Reviewers noted that the 10B model's benchmark numbers placed it at or near the top of the under-13B segment of the Hugging Face Open LLM Leaderboard v2, though some independent evaluations found that the gap to Qwen 2.5 7B and Llama 3.1 8B varied depending on the specific benchmark suite. The 1.58-bit quantized release attracted interest from researchers working on extreme low-precision inference, since most prior 1-bit and 1.58-bit work had been confined to smaller research models. Practitioners deploying Falcon 3 in production reported that the Llama-compatible architecture made integration straightforward across existing inference stacks.
The Mamba variant received attention from researchers working on state space models. The roughly 14-point GSM8K gain over the original Falcon Mamba 7B suggested that continued pretraining on math-heavy data can substantially close the gap between SSMs and transformers on reasoning tasks, although the Mamba variant still trailed the transformer Falcon3-7B on most knowledge benchmarks.

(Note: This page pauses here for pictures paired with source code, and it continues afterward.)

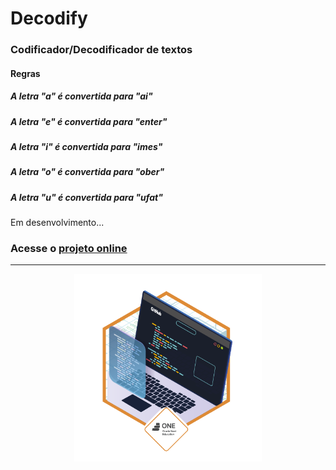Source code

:# Decodify 

### Codificador/Decodificador de textos

#### Regras

##### A letra "a" é convertida para "ai"
##### A letra "e" é convertida para "enter"
##### A letra "i" é convertida para "imes"
##### A letra "o" é convertida para "ober"
##### A letra "u" é convertida para "ufat"

Em desenvolvimento...

### Acesse o [projeto online](https://andypeas.github.io/Decodify/)

---

<div align="center">
  <img src="./Badge.png" alt="Badge" title="Badge" width="300"/>
</div>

Criticism of Falcon 3 centered on the license. Some commentators argued that the TII Falcon-LLM License 2.0 should not be marketed as open source given the carve-out for hosted services and the modifiable Acceptable Use Policy. Others noted that the 32K context window was conservative compared to the 128K windows offered by competing families, which limited Falcon 3's suitability for long-document workloads without further fine-tuning. The four-language multilingual focus, while broader than English-only models, was narrower than Qwen 2.5's broader language coverage and limited Falcon 3's appeal for non-Western European language deployments. TII addressed the language coverage gap in subsequent releases, including a dedicated Arabic-language Falcon 3 variant added in 2025.